[START OF Text extract]

In the 1960’s he even started his own record label and publishing company called ‘Wescan’ (based on the first three letters of his middle name and surname – a little bit like Stax!). His first single was to be My Evil Eye, the track he intended to record for Sun Records back in 1953 (with some lyrical adjustments insisted on by Sam Phillips!) and Jim’s chosen producer was Chips Moman: “He brought Reggie and the guys to the session as they were already a package.” Jim recalls My Evil Eye being “mostly” recorded at American Sound [probably late 1966] and its flipside, Underwater Man, being recorded at Bill Black’s former studio: “Lyn-Lou was on one side of Chelsea and American was on the other side. The two songs were recorded very close together, but we had to go back and forth because Chips hadn’t quite got settled down at his own studio.”

[END OF Text extract]

- **Given problem 1**
Summarize the Wescan passage in two sentences.
- **Given problem 2**
Check each statement against the Wescan passage. Answer yes or no, and quote the words that settle it.
(a) The name Wescan came from the first three letters of Jim's middle name and surname.
(b) Sam Phillips insisted on changes to the lyrics of My Evil Eye.
(c) Both sides of the first Wescan single were recorded at American Sound.
- **Given problem 3**
Please pick up the Wescan passage after its final sentence and carry it on.

[START OF Information shown]

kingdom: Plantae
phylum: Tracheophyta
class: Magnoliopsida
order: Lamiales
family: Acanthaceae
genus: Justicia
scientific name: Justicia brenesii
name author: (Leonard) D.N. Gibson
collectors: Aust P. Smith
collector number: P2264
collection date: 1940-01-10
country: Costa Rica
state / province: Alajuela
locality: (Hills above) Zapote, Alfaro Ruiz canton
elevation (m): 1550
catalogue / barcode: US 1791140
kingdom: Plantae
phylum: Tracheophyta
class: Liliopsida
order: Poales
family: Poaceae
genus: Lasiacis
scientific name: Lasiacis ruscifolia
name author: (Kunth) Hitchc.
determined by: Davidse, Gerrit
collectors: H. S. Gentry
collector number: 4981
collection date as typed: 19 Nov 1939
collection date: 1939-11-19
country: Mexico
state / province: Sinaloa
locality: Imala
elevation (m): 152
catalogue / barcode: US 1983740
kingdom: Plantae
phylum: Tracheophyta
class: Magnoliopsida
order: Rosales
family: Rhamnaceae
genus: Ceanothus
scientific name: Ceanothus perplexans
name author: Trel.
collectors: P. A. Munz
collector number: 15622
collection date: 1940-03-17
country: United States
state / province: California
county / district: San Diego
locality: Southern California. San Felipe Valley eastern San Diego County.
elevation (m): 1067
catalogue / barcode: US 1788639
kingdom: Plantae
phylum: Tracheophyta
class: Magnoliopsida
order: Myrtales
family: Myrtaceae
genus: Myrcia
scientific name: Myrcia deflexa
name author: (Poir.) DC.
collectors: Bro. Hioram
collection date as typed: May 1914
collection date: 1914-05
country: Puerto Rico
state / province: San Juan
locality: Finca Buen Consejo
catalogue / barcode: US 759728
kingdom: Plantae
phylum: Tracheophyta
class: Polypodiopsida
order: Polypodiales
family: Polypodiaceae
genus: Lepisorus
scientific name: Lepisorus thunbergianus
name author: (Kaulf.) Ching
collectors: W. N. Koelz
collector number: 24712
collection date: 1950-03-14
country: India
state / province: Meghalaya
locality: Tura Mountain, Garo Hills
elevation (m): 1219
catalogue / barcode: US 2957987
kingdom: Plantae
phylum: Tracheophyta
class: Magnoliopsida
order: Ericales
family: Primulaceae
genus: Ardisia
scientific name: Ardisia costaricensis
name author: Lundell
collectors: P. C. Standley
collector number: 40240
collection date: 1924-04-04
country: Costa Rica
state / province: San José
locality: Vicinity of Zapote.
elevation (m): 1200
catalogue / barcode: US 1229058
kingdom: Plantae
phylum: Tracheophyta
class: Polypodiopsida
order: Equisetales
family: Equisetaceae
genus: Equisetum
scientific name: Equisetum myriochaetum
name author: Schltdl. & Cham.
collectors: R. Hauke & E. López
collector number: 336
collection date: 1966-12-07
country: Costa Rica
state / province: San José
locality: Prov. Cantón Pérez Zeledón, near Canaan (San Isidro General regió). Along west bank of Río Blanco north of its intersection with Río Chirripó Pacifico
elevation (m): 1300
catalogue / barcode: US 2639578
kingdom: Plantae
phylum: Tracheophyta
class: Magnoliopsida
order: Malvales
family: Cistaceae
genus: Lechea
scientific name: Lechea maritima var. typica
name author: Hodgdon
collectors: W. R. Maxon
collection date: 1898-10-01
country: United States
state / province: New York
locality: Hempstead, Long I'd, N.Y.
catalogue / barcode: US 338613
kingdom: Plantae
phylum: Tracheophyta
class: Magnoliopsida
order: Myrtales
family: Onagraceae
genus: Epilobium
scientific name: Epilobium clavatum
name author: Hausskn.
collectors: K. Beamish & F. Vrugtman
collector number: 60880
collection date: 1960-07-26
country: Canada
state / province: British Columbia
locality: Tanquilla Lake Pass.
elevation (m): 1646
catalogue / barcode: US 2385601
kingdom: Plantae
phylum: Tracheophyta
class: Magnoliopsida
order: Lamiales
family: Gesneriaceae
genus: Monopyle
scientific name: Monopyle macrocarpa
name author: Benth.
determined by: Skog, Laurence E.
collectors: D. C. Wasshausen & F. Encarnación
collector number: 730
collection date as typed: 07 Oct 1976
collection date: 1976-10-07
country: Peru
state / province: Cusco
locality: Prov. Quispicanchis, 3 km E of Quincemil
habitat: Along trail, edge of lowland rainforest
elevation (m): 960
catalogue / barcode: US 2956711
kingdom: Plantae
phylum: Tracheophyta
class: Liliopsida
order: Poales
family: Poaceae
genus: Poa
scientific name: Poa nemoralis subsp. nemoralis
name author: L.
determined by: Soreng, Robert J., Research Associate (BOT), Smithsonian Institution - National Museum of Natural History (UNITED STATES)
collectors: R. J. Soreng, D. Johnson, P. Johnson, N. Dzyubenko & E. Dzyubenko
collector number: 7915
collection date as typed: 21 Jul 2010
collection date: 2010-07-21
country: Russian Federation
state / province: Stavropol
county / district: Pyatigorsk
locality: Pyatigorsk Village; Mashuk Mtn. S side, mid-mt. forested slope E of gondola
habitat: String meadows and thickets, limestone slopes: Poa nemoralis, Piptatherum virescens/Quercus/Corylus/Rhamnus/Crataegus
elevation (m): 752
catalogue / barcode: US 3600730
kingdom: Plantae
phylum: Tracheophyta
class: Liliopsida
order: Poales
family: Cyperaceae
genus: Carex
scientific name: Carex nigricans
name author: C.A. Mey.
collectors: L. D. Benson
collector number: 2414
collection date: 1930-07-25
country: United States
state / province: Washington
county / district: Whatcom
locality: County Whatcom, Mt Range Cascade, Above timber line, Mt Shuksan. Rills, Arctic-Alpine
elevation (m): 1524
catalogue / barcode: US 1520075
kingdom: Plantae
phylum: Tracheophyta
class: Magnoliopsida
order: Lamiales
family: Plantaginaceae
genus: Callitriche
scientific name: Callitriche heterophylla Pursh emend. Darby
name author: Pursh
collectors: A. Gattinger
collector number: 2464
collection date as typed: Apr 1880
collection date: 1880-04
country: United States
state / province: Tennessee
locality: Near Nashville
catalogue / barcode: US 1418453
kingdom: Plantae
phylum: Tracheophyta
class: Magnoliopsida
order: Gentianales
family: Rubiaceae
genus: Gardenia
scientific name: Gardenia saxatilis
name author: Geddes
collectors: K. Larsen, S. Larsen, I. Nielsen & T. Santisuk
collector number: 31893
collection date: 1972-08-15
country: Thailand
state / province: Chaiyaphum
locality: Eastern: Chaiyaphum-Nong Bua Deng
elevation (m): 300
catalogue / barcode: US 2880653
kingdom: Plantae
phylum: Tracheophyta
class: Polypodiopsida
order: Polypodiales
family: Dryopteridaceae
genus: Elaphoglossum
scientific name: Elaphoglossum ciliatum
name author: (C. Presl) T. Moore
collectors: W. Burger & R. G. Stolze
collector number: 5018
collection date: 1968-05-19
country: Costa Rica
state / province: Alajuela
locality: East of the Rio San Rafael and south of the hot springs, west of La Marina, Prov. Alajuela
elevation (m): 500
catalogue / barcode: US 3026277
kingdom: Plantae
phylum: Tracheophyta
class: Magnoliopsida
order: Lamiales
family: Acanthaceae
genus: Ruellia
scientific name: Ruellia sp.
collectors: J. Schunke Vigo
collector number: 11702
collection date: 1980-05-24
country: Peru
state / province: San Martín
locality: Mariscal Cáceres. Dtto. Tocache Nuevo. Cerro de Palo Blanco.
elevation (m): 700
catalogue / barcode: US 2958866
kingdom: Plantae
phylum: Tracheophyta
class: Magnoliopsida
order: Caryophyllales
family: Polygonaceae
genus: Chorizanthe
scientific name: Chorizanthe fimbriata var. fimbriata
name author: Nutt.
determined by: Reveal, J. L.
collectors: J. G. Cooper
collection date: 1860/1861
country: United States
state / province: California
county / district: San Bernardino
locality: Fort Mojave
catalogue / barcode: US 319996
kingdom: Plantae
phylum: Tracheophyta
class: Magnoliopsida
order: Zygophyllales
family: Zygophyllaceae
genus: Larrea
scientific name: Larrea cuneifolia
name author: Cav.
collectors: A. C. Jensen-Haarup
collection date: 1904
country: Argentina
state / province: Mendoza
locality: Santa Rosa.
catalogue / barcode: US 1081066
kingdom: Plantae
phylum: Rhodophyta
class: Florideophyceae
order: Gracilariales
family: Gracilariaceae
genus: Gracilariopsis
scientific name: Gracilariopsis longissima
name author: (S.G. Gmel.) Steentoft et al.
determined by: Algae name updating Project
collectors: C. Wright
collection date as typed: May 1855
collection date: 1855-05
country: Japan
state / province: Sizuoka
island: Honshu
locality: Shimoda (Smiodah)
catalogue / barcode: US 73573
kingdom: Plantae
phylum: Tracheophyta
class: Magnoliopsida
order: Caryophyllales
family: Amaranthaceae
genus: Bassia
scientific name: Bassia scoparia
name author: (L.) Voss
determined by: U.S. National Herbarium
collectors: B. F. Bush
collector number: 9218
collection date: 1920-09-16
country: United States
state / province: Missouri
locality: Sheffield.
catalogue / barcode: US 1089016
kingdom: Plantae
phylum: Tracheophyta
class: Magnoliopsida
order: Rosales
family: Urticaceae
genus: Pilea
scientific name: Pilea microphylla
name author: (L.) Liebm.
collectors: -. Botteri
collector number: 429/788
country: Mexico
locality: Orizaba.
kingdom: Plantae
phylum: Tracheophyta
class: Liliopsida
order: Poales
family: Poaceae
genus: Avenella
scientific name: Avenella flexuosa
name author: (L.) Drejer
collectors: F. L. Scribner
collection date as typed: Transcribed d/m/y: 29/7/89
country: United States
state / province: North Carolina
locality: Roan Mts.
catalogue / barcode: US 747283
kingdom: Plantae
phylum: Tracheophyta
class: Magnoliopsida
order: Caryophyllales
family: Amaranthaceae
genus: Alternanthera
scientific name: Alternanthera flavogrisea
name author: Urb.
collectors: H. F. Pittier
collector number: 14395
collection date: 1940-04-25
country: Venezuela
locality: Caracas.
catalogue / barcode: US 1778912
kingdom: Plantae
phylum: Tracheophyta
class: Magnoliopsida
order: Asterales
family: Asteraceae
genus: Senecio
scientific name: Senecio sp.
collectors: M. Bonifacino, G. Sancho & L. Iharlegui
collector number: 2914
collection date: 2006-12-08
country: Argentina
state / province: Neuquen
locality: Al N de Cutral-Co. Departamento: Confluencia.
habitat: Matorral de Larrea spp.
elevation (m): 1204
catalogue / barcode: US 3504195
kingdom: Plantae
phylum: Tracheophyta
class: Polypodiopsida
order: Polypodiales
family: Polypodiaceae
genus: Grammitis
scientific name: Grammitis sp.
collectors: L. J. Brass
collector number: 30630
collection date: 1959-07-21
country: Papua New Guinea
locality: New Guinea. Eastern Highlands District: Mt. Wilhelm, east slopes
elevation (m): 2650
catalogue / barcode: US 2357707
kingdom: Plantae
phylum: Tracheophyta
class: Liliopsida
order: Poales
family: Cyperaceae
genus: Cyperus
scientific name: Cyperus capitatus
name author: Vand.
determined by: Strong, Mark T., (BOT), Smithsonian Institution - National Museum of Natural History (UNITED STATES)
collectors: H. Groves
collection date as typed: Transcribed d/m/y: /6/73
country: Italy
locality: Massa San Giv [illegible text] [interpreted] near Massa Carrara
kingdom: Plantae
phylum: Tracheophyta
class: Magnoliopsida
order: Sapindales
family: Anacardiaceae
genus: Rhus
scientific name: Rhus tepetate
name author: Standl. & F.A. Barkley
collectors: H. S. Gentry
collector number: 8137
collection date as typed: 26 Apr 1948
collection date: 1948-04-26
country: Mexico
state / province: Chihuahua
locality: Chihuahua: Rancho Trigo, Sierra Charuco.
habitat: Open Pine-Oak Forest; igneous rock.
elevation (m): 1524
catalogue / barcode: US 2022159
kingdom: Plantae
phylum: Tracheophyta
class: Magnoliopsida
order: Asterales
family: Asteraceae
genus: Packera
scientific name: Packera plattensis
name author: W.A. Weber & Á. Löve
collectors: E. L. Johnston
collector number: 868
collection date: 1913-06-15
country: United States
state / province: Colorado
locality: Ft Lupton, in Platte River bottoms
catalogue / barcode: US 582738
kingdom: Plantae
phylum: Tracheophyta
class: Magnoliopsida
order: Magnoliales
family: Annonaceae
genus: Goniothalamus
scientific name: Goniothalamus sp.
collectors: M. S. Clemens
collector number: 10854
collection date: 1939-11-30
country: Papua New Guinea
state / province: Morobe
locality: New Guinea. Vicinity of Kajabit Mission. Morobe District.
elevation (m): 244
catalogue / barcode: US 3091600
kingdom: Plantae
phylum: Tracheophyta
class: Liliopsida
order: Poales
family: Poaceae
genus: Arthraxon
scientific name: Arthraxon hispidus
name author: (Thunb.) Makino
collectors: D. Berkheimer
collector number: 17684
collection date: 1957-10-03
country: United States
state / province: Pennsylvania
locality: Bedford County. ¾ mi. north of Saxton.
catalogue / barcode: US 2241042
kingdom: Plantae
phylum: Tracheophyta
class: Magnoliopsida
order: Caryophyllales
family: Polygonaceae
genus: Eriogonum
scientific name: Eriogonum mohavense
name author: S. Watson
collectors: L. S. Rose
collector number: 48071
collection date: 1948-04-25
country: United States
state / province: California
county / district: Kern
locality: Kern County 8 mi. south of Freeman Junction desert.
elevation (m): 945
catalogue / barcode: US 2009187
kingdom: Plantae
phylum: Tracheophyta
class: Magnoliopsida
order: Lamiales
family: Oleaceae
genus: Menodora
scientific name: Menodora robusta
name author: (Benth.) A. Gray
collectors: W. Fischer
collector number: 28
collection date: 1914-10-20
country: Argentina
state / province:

[END OF Information shown]

- **Final result 1**
In the 1960s Jim started his own record label and publishing company, Wescan, named after the first three letters of his middle name and surname. Its first single, My Evil Eye, was produced by Chips Moman and mostly recorded at American Sound, while the flipside, Underwater Man, was recorded at Bill Black's former studio.

- **Final result 2**
(a) Yes: "based on the first three letters of his middle name and surname"
(b) Yes: "with some lyrical adjustments insisted on by Sam Phillips"
(c) No: "its flipside, Underwater Man, being recorded at Bill Black’s former studio"

- **Final result 3**
The intro to My Evil Eye boasts a spikey guitar riff from Reggie Young and a droning organ sound: “We wanted a spooky sound on that, so Bobby Emmons said, ‘Tell you what, let me do this’ and he shut the power off as he was playing the organ then he’d kick it back on. We sent it down to the Plastic Products pressing plant in Cold Water, Mississippi and they thought the tape had stretched!”
Underwater Man features an unusual musical contribution from Chips Moman: “That was done at Bill’s and you can hear Chips right at the start of that record! He had a straw and a cup of water and he was blowing down into it. I tell you what, man… back then it cost me ten dollars an hour for musicians, so that cost me ten dollars to have him blowing that straw to make bubbles, but it turned out good anyway!”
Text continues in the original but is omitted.